In a move which has infuriated over 1,000 protesters and left supporters delighted, Mr Prescott - wearing his Environment Secretary's hat - has declined to intervene in plans for a bottling plant on an environmentally-sensitive site on the edge of the Pine Woods at Harlow Moor Road.

Councillors voted 18-13 in favour of the plant but had to refer it to the Government Office for Yorkshire and the Humber as a departure from the borough's development blueprint.

Protesters, who fear the plant could fail and either be left empty or be devoted to other uses, bombarded Mr Prescott with pleas for a public inquiry.

But yesterday they received the news that Mr Prescott was leaving it to the council to decide the scheme.

Andrew Booth, for the planning and transport department in Leeds, told objectors: "The points raised in your letter were taken into account when making a decision.
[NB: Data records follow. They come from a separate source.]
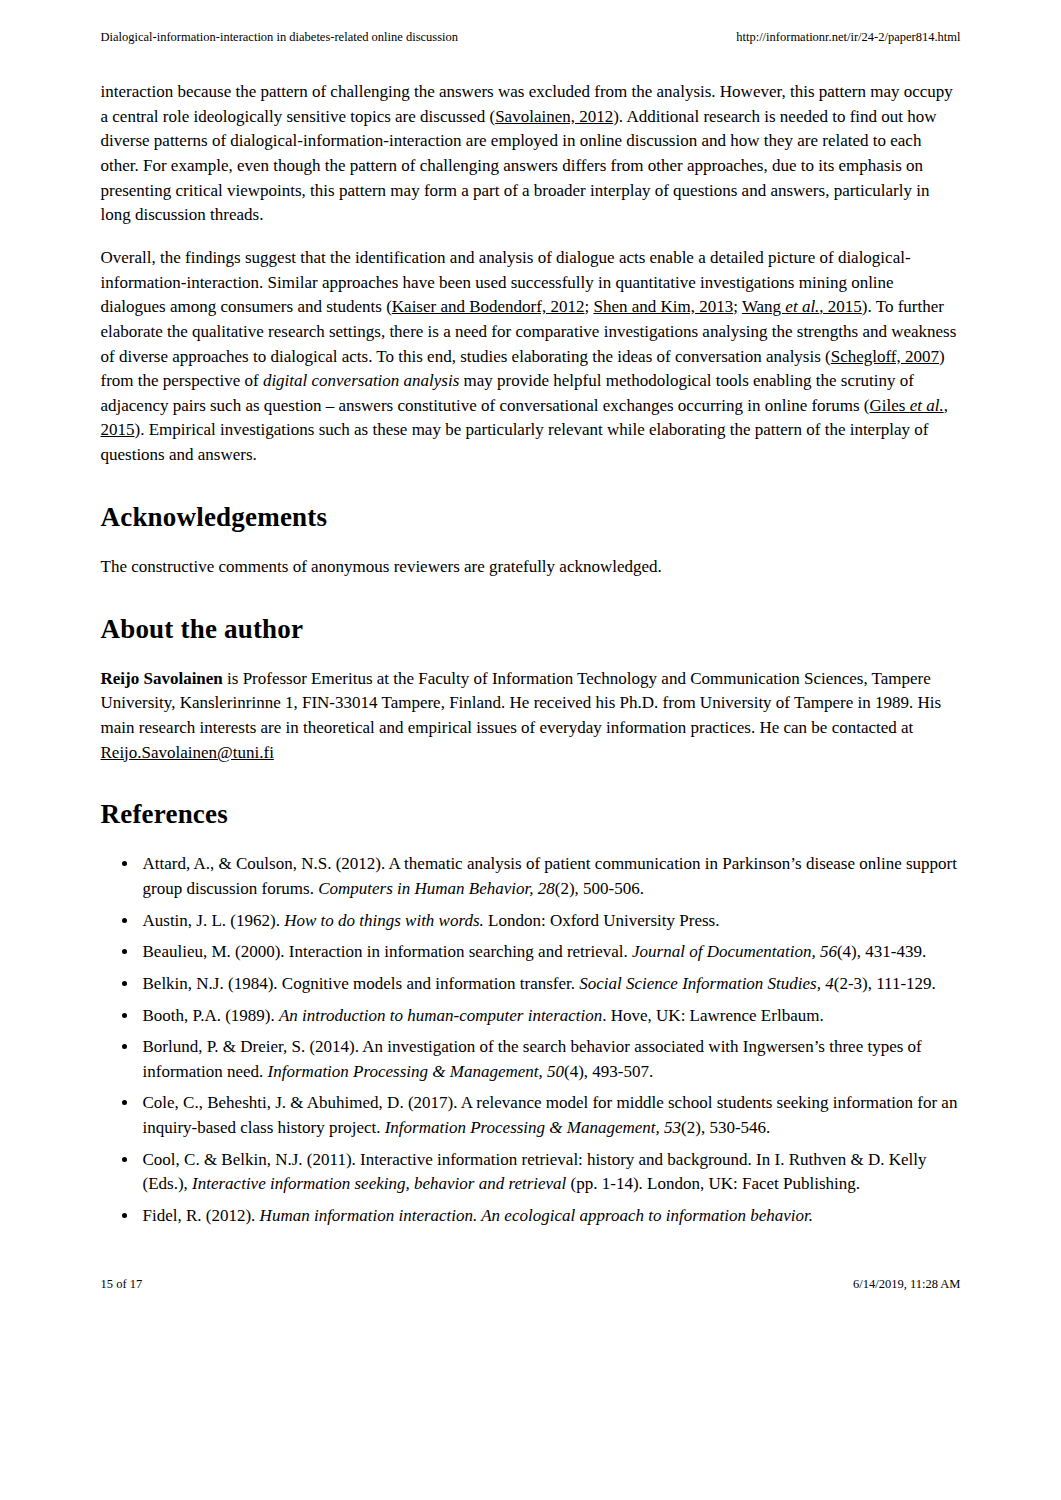Dialogical-information-interaction in diabetes-related online discussion http://informationr.net/ir/24-2/paper814.html
interaction because the pattern of challenging the answers was excluded from the analysis. However, this pattern may occupy a central role ideologically sensitive topics are discussed (Savolainen, 2012). Additional research is needed to find out how diverse patterns of dialogical-information-interaction are employed in online discussion and how they are related to each other. For example, even though the pattern of challenging answers differs from other approaches, due to its emphasis on presenting critical viewpoints, this pattern may form a part of a broader interplay of questions and answers, particularly in long discussion threads.
Overall, the findings suggest that the identification and analysis of dialogue acts enable a detailed picture of dialogical-information-interaction. Similar approaches have been used successfully in quantitative investigations mining online dialogues among consumers and students (Kaiser and Bodendorf, 2012; Shen and Kim, 2013; Wang et al., 2015). To further elaborate the qualitative research settings, there is a need for comparative investigations analysing the strengths and weakness of diverse approaches to dialogical acts. To this end, studies elaborating the ideas of conversation analysis (Schegloff, 2007) from the perspective of digital conversation analysis may provide helpful methodological tools enabling the scrutiny of adjacency pairs such as question – answers constitutive of conversational exchanges occurring in online forums (Giles et al., 2015). Empirical investigations such as these may be particularly relevant while elaborating the pattern of the interplay of questions and answers.
Acknowledgements
The constructive comments of anonymous reviewers are gratefully acknowledged.
About the author
Reijo Savolainen is Professor Emeritus at the Faculty of Information Technology and Communication Sciences, Tampere University, Kanslerinrinne 1, FIN-33014 Tampere, Finland. He received his Ph.D. from University of Tampere in 1989. His main research interests are in theoretical and empirical issues of everyday information practices. He can be contacted at Reijo.Savolainen@tuni.fi
References
Attard, A., & Coulson, N.S. (2012). A thematic analysis of patient communication in Parkinson’s disease online support group discussion forums. Computers in Human Behavior, 28(2), 500-506.
Austin, J. L. (1962). How to do things with words. London: Oxford University Press.
Beaulieu, M. (2000). Interaction in information searching and retrieval. Journal of Documentation, 56(4), 431-439.
Belkin, N.J. (1984). Cognitive models and information transfer. Social Science Information Studies, 4(2-3), 111-129.
Booth, P.A. (1989). An introduction to human-computer interaction. Hove, UK: Lawrence Erlbaum.
Borlund, P. & Dreier, S. (2014). An investigation of the search behavior associated with Ingwersen’s three types of information need. Information Processing & Management, 50(4), 493-507.
Cole, C., Beheshti, J. & Abuhimed, D. (2017). A relevance model for middle school students seeking information for an inquiry-based class history project. Information Processing & Management, 53(2), 530-546.
Cool, C. & Belkin, N.J. (2011). Interactive information retrieval: history and background. In I. Ruthven & D. Kelly (Eds.), Interactive information seeking, behavior and retrieval (pp. 1-14). London, UK: Facet Publishing.
Fidel, R. (2012). Human information interaction. An ecological approach to information behavior.
15 of 17 6/14/2019, 11:28 AM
The Secretary of State has now decided on all the information before him that the Department should not intervene."

The ruling was attacked by one of the protest leaders Judy d'Arcy Thompson was unfair and unjust. But she said there was little if any likelihood of any legal challenge in the form of a judicial review, on cost grounds.

But former Mayor George Crowther, who has worked for a decade to bring about a spa revival, was delighted with Mr Prescott's stance. "Harrogate's future prosperity needs this bottling plant. I have written to the big supermarkets who have recognised Harrogate Water as a rival for those from places like Buxton and Ashbourne."